**Problem details**: Copy the rows below word for word, starting at the very first line and stopping after the line that contains "Which has a higher value, R".

-- Opening Marker --

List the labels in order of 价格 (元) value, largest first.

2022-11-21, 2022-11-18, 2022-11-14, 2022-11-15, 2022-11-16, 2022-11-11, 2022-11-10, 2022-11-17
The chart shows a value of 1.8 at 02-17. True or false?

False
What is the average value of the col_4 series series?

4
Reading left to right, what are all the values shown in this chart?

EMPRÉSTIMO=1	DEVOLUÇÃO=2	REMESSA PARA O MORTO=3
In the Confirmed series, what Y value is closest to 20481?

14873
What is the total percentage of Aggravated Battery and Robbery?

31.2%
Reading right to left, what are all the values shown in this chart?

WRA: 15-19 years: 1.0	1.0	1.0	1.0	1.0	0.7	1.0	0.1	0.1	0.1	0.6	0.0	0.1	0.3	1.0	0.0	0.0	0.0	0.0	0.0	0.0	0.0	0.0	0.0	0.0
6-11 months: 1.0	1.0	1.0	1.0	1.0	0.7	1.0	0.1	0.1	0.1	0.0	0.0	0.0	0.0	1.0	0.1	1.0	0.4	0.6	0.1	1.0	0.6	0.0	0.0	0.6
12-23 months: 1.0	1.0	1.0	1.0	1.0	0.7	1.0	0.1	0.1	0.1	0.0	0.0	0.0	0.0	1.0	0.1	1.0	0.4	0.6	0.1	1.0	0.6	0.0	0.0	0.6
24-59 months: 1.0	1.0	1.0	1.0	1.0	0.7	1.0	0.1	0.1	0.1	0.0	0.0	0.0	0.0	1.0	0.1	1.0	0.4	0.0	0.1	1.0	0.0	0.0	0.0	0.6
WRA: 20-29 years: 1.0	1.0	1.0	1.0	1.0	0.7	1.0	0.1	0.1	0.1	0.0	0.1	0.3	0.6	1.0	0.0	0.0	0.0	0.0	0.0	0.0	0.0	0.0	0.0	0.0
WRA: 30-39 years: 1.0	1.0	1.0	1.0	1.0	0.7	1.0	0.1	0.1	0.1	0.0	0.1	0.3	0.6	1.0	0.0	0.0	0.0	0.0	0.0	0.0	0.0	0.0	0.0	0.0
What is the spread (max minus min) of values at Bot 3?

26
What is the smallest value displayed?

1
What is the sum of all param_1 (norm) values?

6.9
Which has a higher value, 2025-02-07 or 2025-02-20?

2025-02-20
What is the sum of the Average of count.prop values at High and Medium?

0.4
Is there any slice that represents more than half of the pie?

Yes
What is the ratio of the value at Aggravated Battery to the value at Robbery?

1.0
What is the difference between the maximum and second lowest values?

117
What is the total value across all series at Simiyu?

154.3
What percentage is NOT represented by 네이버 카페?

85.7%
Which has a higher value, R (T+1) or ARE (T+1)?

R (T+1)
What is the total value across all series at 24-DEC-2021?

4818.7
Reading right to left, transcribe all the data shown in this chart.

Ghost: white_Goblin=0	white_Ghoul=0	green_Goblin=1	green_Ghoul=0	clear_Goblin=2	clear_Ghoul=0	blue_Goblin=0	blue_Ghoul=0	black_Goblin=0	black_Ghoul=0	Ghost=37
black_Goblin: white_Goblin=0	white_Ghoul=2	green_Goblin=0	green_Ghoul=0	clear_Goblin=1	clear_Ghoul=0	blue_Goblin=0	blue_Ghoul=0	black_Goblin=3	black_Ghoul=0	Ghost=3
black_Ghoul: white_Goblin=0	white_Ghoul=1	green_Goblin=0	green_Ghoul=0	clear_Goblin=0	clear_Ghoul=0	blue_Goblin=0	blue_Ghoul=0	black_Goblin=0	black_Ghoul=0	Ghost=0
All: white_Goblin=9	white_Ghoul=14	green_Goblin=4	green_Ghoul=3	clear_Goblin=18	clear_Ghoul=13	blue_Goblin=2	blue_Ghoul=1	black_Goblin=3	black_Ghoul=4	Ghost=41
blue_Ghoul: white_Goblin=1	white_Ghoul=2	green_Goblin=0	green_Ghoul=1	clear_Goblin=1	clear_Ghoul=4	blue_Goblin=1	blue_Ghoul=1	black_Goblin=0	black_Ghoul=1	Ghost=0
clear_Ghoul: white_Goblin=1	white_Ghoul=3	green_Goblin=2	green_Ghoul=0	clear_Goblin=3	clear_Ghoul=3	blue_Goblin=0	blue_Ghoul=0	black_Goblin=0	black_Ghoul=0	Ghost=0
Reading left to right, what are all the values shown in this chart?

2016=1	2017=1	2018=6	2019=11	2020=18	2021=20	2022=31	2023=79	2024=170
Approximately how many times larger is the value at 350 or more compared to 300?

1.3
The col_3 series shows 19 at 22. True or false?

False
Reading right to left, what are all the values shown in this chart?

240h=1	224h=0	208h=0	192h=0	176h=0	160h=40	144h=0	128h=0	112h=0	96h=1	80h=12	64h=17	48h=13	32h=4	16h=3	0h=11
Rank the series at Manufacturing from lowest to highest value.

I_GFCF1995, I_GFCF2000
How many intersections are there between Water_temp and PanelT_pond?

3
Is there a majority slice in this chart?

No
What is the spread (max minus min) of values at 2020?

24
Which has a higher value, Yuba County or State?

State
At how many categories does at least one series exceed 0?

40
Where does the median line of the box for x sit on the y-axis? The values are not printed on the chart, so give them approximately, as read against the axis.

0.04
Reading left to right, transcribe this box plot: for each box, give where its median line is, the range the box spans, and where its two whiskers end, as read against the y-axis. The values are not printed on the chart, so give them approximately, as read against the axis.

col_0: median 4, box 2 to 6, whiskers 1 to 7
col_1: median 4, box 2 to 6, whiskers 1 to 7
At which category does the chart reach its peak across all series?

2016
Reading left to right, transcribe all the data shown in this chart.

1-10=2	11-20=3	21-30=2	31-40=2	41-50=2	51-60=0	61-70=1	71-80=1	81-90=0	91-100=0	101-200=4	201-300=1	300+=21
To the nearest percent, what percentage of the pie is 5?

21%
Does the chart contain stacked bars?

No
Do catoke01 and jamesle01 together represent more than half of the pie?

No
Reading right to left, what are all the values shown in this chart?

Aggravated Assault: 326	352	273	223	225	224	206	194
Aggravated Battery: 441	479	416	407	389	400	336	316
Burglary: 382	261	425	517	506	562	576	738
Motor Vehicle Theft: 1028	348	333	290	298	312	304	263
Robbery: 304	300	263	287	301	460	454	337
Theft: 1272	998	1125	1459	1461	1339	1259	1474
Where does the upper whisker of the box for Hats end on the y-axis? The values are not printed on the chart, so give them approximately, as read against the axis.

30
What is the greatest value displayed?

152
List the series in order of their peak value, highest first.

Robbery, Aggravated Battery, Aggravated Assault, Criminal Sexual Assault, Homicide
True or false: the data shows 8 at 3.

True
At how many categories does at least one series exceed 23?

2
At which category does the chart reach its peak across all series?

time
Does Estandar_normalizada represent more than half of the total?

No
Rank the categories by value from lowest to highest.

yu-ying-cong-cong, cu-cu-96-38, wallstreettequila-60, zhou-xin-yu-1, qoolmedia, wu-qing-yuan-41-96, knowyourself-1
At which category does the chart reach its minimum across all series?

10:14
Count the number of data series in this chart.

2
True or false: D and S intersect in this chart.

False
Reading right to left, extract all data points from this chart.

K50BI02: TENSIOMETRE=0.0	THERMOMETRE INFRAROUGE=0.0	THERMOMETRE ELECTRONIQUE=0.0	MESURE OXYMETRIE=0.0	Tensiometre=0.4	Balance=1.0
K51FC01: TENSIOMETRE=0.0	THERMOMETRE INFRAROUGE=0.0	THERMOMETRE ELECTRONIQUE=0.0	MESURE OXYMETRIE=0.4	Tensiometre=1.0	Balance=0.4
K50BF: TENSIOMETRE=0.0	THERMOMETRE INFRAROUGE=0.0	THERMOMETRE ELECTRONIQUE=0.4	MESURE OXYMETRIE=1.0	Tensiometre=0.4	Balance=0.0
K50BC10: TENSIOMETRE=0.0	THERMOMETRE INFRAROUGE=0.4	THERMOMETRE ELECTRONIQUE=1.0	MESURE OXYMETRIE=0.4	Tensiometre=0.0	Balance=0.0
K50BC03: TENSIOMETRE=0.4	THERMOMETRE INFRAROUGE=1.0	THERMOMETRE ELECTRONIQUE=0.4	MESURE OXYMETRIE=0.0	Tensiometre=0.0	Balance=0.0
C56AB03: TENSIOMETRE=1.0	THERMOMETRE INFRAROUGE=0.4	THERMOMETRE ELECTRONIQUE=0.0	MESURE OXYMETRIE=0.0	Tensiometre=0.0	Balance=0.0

-- Closing Marker --

**Answer space**:
List the labels in order of 价格 (元) value, largest first.

2022-11-21, 2022-11-18, 2022-11-14, 2022-11-15, 2022-11-16, 2022-11-11, 2022-11-10, 2022-11-17
The chart shows a value of 1.8 at 02-17. True or false?

False
What is the average value of the col_4 series series?

4
Reading left to right, what are all the values shown in this chart?

EMPRÉSTIMO=1	DEVOLUÇÃO=2	REMESSA PARA O MORTO=3
In the Confirmed series, what Y value is closest to 20481?

14873
What is the total percentage of Aggravated Battery and Robbery?

31.2%
Reading right to left, what are all the values shown in this chart?

WRA: 15-19 years: 1.0	1.0	1.0	1.0	1.0	0.7	1.0	0.1	0.1	0.1	0.6	0.0	0.1	0.3	1.0	0.0	0.0	0.0	0.0	0.0	0.0	0.0	0.0	0.0	0.0
6-11 months: 1.0	1.0	1.0	1.0	1.0	0.7	1.0	0.1	0.1	0.1	0.0	0.0	0.0	0.0	1.0	0.1	1.0	0.4	0.6	0.1	1.0	0.6	0.0	0.0	0.6
12-23 months: 1.0	1.0	1.0	1.0	1.0	0.7	1.0	0.1	0.1	0.1	0.0	0.0	0.0	0.0	1.0	0.1	1.0	0.4	0.6	0.1	1.0	0.6	0.0	0.0	0.6
24-59 months: 1.0	1.0	1.0	1.0	1.0	0.7	1.0	0.1	0.1	0.1	0.0	0.0	0.0	0.0	1.0	0.1	1.0	0.4	0.0	0.1	1.0	0.0	0.0	0.0	0.6
WRA: 20-29 years: 1.0	1.0	1.0	1.0	1.0	0.7	1.0	0.1	0.1	0.1	0.0	0.1	0.3	0.6	1.0	0.0	0.0	0.0	0.0	0.0	0.0	0.0	0.0	0.0	0.0
WRA: 30-39 years: 1.0	1.0	1.0	1.0	1.0	0.7	1.0	0.1	0.1	0.1	0.0	0.1	0.3	0.6	1.0	0.0	0.0	0.0	0.0	0.0	0.0	0.0	0.0	0.0	0.0
What is the spread (max minus min) of values at Bot 3?

26
What is the smallest value displayed?

1
What is the sum of all param_1 (norm) values?

6.9
Which has a higher value, 2025-02-07 or 2025-02-20?

2025-02-20
What is the sum of the Average of count.prop values at High and Medium?

0.4
Is there any slice that represents more than half of the pie?

Yes
What is the ratio of the value at Aggravated Battery to the value at Robbery?

1.0
What is the difference between the maximum and second lowest values?

117
What is the total value across all series at Simiyu?

154.3
What percentage is NOT represented by 네이버 카페?

85.7%
Which has a higher value, R (T+1) or ARE (T+1)?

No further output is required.